In the present case, it stands admitted on the pleadings that the defendants have confessed the plaintiff action for the whole amount of his share of the present value of the assets of the bank. There can be no hardship in holding him to this, because, by the provisions of the statute, if anything more should be realized out of the assets of the bank, he is to have his share.

This view of the case entirely avoids all question as to the constitutionality of the statute under consideration, because there never was and contract on the part of this bank to pay any more than the *Page 477 plaintiff's share what should be found to be the actual value of the deposits.

The charter of the bank, as well as the general law of New Hampshire, provides that the legislature may at any time amend, alter, or repeal the charter, but always so as not to affect any existing rights or liabilities. The charter of this bank must be taken, therefore, to be now amended by the provisions of the act.

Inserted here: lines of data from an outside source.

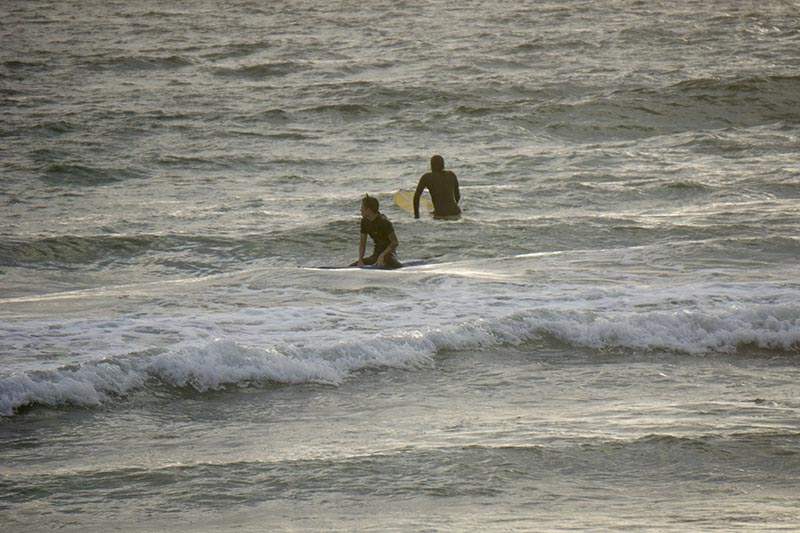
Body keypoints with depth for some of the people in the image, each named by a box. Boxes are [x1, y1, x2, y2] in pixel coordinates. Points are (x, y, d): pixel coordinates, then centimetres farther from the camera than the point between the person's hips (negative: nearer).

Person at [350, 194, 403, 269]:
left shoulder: (383, 222, -17)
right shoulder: (365, 222, 4)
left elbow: (395, 242, -17)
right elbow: (362, 243, 7)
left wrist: (382, 256, -26)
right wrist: (360, 260, -7)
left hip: (387, 252, -8)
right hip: (376, 253, 8)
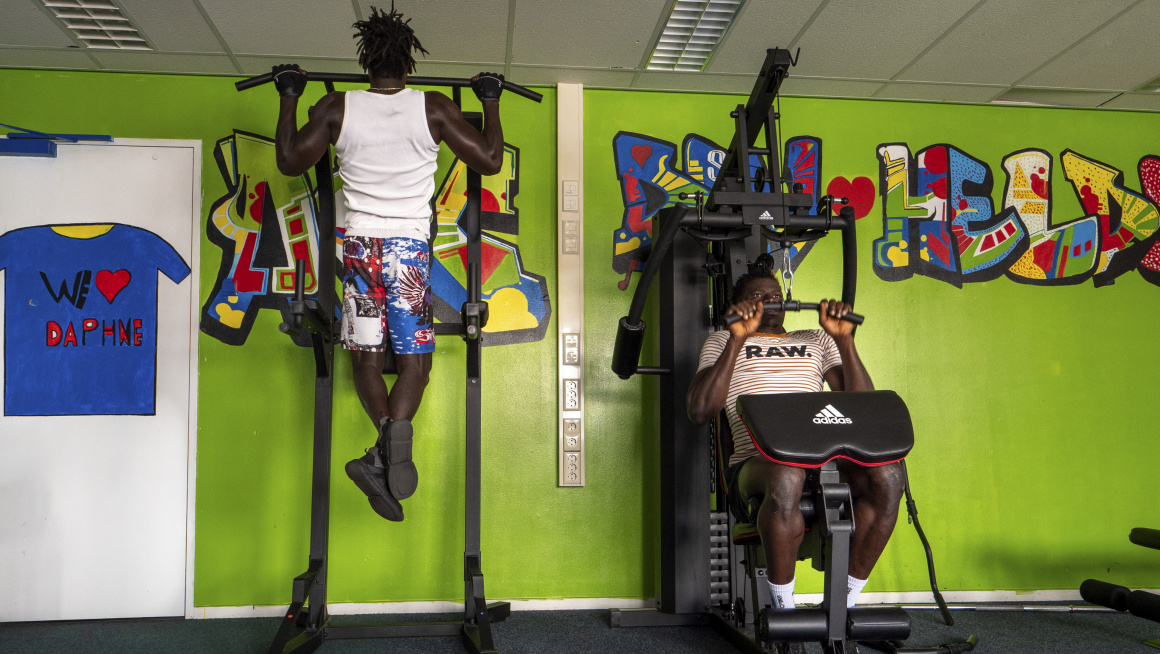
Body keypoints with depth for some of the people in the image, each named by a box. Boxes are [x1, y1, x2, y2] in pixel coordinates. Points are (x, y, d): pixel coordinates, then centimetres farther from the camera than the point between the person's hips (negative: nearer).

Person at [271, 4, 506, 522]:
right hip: (410, 245, -1)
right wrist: (491, 101, 17)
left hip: (359, 244, 1)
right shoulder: (434, 109, -5)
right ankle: (394, 439, -21)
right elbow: (490, 160, 3)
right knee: (414, 357, 2)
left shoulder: (337, 108, -2)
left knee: (365, 354, 9)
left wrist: (288, 98, 21)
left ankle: (386, 445, -9)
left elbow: (290, 161, 9)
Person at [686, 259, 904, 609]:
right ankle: (783, 607, -20)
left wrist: (844, 338, 3)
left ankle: (845, 603, -14)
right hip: (758, 461, -3)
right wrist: (738, 339, -5)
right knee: (786, 477, -41)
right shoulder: (724, 341, 19)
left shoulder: (815, 341, 29)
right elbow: (699, 412, -1)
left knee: (886, 473, -30)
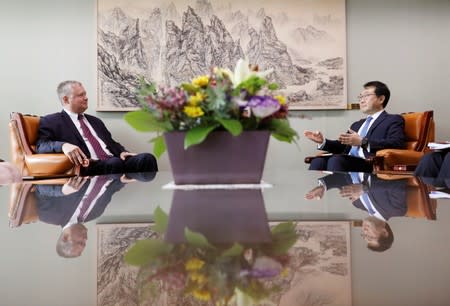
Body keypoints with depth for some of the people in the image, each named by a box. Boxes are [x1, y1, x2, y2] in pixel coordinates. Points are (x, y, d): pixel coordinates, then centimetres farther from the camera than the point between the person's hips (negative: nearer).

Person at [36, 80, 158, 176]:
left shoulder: (95, 121, 30)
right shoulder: (51, 121, 10)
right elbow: (41, 146, -4)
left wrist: (122, 152, 5)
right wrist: (63, 145, -26)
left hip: (114, 161, 6)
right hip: (90, 167, -6)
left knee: (147, 158, -24)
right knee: (115, 163, -39)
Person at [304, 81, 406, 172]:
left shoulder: (394, 120, 11)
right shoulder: (357, 124, 35)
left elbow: (397, 143, -9)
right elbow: (343, 146, 29)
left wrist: (363, 142, -17)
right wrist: (323, 141, 10)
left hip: (369, 163, -6)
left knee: (335, 160, -34)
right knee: (318, 161, -24)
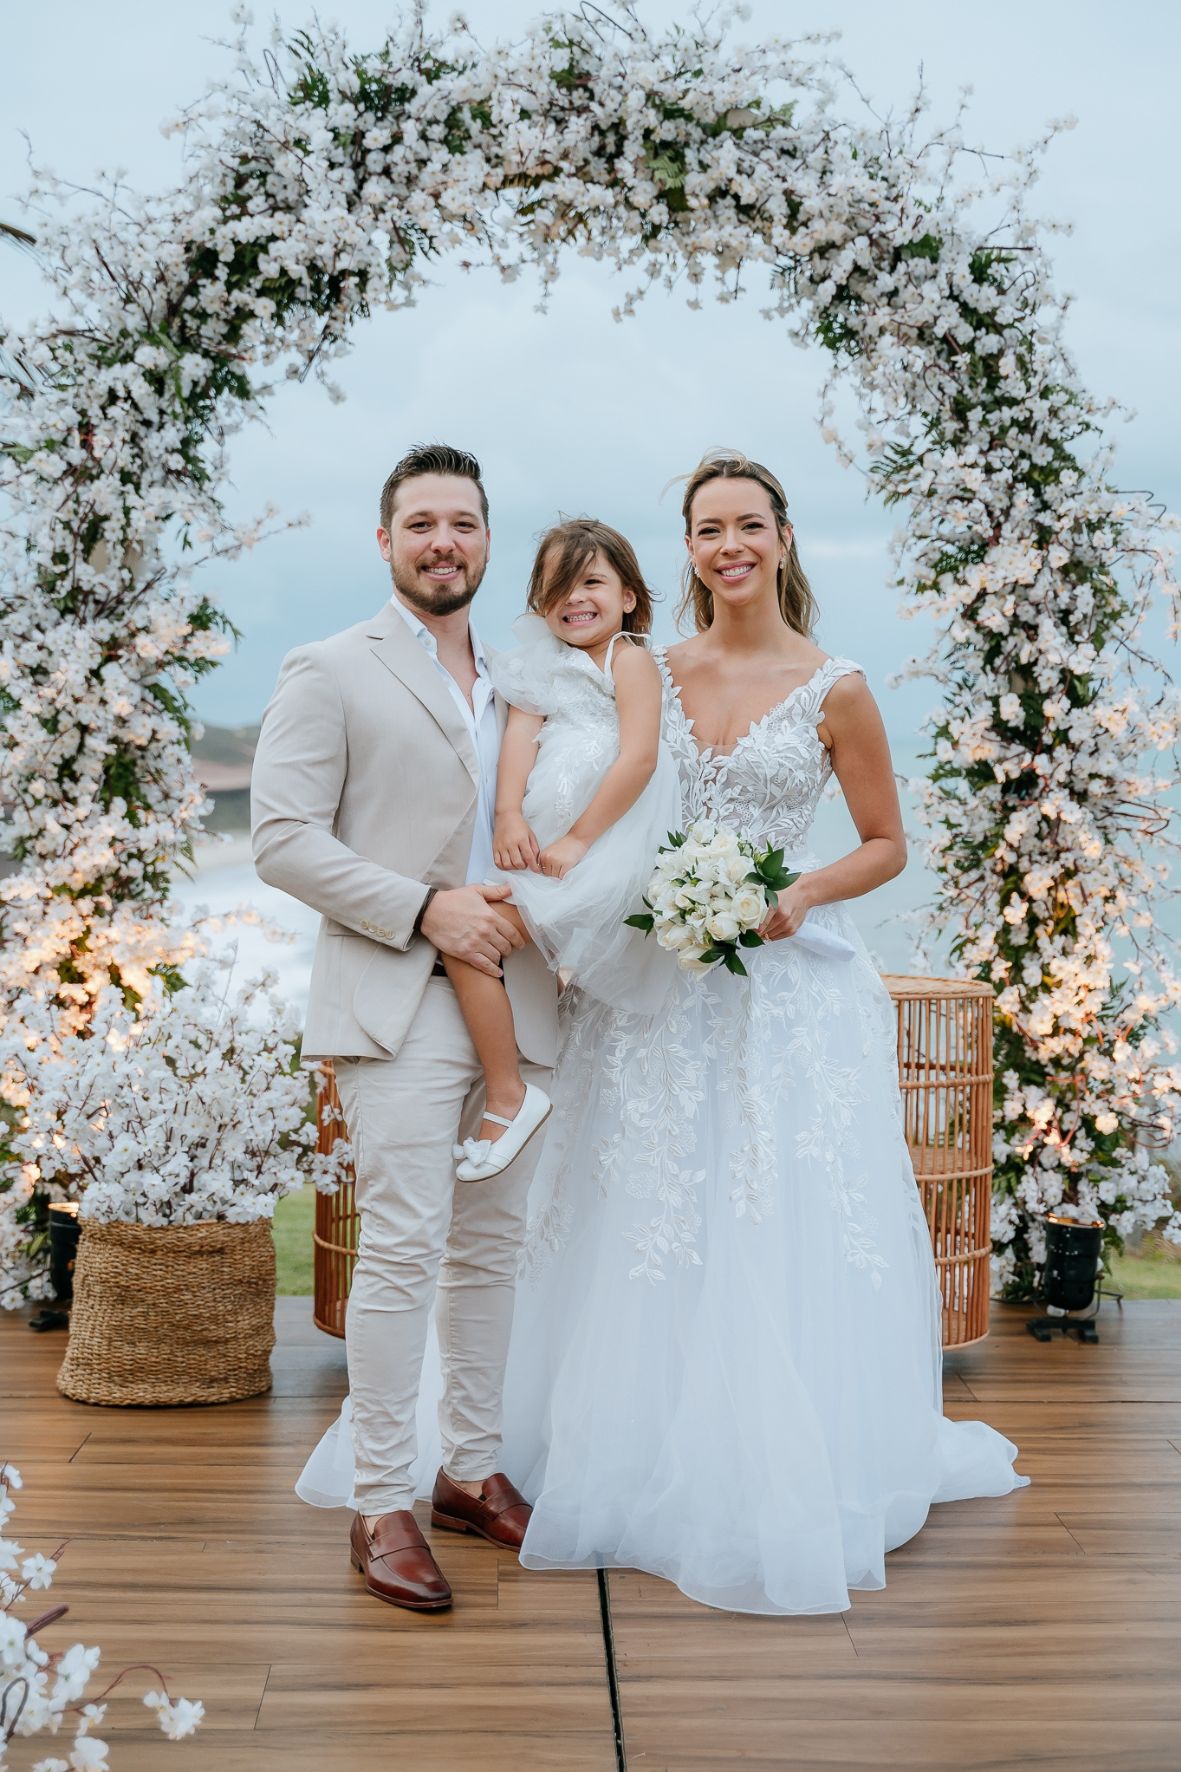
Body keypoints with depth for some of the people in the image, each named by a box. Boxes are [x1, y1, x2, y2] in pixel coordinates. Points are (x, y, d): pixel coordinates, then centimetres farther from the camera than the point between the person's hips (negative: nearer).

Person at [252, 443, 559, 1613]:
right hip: (399, 1007, -6)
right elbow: (283, 838, -8)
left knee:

It should be remembered that this case comes up on a demurrer to a plea by which, as I think, it is substantially admitted that the plaintiff's share of the assets of the bank amounts to no more than the sum confessed, so that the question is distinctly raised whether the plaintiff can recover more than his share of the assets of the bank.

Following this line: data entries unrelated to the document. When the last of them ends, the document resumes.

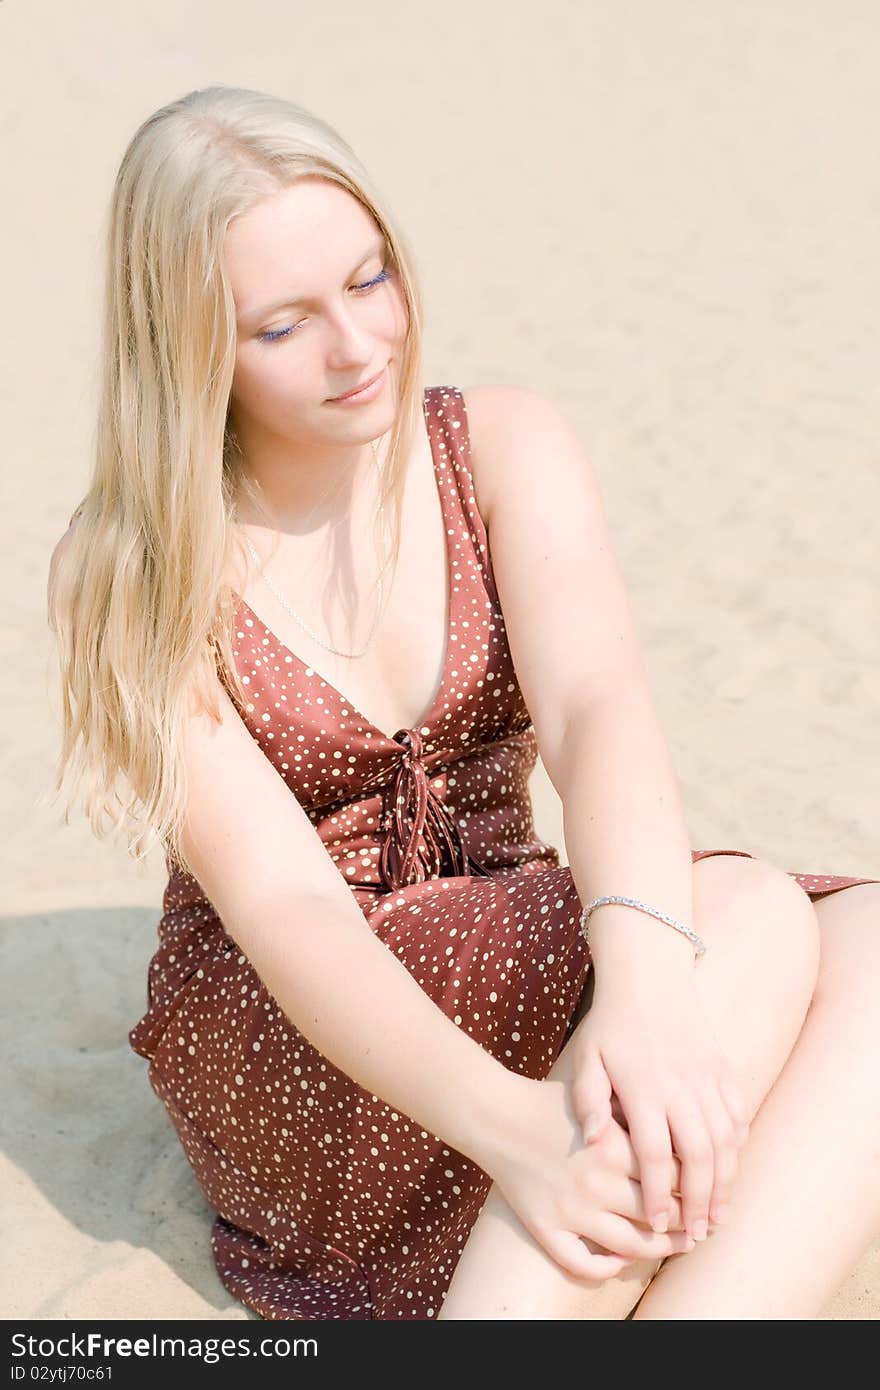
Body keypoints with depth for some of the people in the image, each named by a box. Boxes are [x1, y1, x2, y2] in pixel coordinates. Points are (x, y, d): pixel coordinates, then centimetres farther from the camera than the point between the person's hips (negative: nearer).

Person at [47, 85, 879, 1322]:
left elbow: (596, 703, -21)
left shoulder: (507, 448, -2)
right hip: (285, 1053, -4)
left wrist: (646, 975, -42)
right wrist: (506, 1120, -40)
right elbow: (281, 903, -21)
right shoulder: (130, 579, -12)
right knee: (749, 918, -30)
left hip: (519, 971, 5)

From the charter of the bank, taken in connection with the general law — Gen. Stats., ch. 152, and Comp. Stats., ch. 148 — I infer that the depositors are entitled to their shares of the profits and bound to bear their shares of the losses according to the amount of their deposits, and each depositor is entitled to his share of the assets of the bank. I do not think there is any contract, express or implied, on the part of the bank, to pay any more.

With this view of the matter, I confess I do not see any room for the intervention of a bankrupt law at all, if there are no claims against the bank excepting those of the depositors. How can it be said, in any just sense, that the bank, under such circumstances, is owing debts which it cannot pay? Nor can I see of what use a certificate of discharge would be. The depositors are entitled to the aid of the statute, and, in the absence of statute provision, to the aid of chancery, to effect a fair distribution of the assets.

If there were anything conclusive as to the final result in the action under the statute of 1874, I should be extremely doubtful of its constitutionality, in so far as it attempted to provide for a permanent adjudication without notice to all the parties who are entitled to be heard.

The statute, however, does not, as I understand it, propose any final result, or deprive the depositors of the right to a full hearing before the proper tribunal for the purpose of determining the exact value of each depositor's share. There is nothing in the act under consideration, which I can see, which purports to interfere with or prevent the statutory provisions for winding up such banks whenever the bank commissioners think it expedient. The statute furnishes a very convenient mode by which the bank can be put in condition to go on if the depositors acquiesce; but it does not, that I can see, present the plaintiff, or any other depositor, from applying to the commissioners, and putting in motion the statutory provisions for winding up the bank and dividing the deposits.

Neither does it, in any way that I can see, interfere with the operation of the bankrupt law, if the bank should be so situated as to come within its provisions, — i. e., if it should be found to be owing debts which it could not pay, — to which the bankrupt law could apply. I do not now see how the claims of the depositors to their shares of the *Page 478 capital stock or deposits can be considered such a debt; but that need not be determined here.